## Task 2 


### Task 2.1
Get list of US politicians with political affiliation. 

2 sources:
- https://github.com/casmlab/politicians-tweets 
- https://www.congress.gov/members?q={%22congress%22:[%22110%22,%22111%22,%22112%22,%22113%22,%22114%22,%22115%22,%22116%22,117]}

Take 1st list, keep politicians whose affiliation is known. Then merge with congress list to be sure we have a good dataset.
List of politicians is in `data/ressources/politicians.json`.

In [9]:
import os 
import json
import time
import csv

from tqdm import tqdm
import requests
from bs4 import BeautifulSoup

In [29]:
def to_csv(file_name: str, pol_lst: list) -> None:
    """
    Write list to file to keep trace
    """

    csv_path = os.path.join("data", "resources", file_name)

    with open(csv_path, "w") as f:
        writer = csv.writer(f, delimiter=" ")
        writer.writerow(["Name", "Party"])

        for member in pol_lst:
            writer.writerow([el for el in member])
        

#### Github dataset

In [14]:
file_name = "politicians_github.json"
file_path = os.path.join("data", "resources", file_name)

with open(file_path, "r") as f:
    json = json.load(f)

len(json)

15

In [15]:
json.keys()

dict_keys(['id', 'id_str', 'screen_name', 'confirmed_account_type', 'state', 'twitter_name', 'real_name', 'bioguide', 'office_holder', 'party', 'district', 'level', 'woman', 'birthday', 'last_updated'])

In [35]:
json["office_holder"]["2"]

In [41]:
# Only keep politicians with politicl affiliation

politicians = []

for i in tqdm(range(1, len(json["id"]))):
    i = str(i)
    affiliation = json["party"][i]
    screen_name = json["screen_name"][i]
    elected = json["office_holder"][i] is not None

    if affiliation is not None and affiliation in ("Republican", "Democratic"):
        politicians.append((json["real_name"][i], affiliation, elected))
    elif screen_name == "realdonaldtrump":
        politicians.append(("Donald Trump", "Republican", True))
    elif screen_name == "barackobama":
        politicians.append(("Barack Obama", "Democratic", True))
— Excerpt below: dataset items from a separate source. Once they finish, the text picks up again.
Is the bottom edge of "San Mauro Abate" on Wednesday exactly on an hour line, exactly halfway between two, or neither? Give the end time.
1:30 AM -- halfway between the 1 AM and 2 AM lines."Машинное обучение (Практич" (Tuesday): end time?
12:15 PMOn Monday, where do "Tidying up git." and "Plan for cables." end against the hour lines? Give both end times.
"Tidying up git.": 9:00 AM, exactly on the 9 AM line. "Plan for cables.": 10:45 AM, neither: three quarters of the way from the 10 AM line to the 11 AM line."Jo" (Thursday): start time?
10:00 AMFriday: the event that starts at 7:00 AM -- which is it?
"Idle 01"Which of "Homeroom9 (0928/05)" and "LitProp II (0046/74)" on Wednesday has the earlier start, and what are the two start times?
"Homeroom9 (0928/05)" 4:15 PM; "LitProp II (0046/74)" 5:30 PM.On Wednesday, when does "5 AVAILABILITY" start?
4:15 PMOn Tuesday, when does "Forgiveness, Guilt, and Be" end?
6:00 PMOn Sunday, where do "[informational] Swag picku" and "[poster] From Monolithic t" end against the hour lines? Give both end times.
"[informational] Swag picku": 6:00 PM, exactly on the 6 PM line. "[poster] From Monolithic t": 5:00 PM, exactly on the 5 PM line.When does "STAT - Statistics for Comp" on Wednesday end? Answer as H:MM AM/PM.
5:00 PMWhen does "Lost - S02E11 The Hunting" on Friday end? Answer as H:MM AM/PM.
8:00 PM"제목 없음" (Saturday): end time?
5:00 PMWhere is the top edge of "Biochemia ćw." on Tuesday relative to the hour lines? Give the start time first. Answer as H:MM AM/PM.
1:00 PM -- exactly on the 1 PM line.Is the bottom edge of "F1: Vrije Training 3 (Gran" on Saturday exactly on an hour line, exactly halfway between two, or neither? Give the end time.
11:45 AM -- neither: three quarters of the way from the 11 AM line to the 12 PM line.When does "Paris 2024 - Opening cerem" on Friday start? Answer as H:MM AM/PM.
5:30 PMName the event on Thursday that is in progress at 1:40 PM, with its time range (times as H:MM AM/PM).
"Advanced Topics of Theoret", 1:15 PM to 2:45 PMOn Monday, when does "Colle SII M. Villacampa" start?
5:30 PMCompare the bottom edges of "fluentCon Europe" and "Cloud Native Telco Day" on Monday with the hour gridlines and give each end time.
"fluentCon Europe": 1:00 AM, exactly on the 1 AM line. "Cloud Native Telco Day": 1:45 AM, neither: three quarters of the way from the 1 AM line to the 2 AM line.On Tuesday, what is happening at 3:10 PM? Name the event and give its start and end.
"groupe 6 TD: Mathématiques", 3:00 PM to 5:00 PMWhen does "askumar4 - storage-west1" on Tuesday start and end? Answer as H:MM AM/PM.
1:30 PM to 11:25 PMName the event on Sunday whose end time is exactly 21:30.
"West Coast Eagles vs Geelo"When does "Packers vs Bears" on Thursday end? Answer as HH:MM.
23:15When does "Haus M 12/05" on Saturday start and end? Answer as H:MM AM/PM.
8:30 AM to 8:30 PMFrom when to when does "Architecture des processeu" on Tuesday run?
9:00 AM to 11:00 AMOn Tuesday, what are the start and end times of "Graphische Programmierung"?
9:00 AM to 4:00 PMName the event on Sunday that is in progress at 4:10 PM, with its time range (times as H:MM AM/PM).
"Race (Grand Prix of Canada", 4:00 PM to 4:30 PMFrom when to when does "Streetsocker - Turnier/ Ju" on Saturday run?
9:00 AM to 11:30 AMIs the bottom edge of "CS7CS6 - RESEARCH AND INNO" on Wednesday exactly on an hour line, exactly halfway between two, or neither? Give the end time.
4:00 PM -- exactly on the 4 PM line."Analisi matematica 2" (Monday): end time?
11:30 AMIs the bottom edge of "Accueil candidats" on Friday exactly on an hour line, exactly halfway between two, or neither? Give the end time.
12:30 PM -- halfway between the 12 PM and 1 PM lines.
100%|██████████| 9979/9979 [00:00<00:00, 134865.04it/s]


In [46]:
sum(pol[-1] for pol in politicians)

1107

All politicians are in Congress!

In [30]:
print(f"{len(politicians)=}") 
politicians[:10]

len(politicians)=1107


[('Mark Green', 'Republican'),
 ('Pete Stauber', 'Republican'),
 ('Derek Kilmer', 'Democratic'),
 ('Andy Harris', 'Republican'),
 ('Donald Payne', 'Democratic'),
 ('A. Ferguson', 'Republican'),
 ('Richard Hudson', 'Republican'),
 ('Edward Markey', 'Democratic'),
 ('Bobby Rush', 'Democratic'),
 ('Gregory Meeks', 'Democratic')]

In [31]:
# Write to file
to_csv("politicians_github.csv", politicians)

#### US Congress dataset

In [2]:
URL = 'https://www.congress.gov/members?q={"congress":["110","111","112","113","114","115","116",117]}&pageSize=250'

In [3]:
congress_members = []

r  = requests.get(URL, params={"page": 1})
soup = BeautifulSoup(r.text, "html.parser")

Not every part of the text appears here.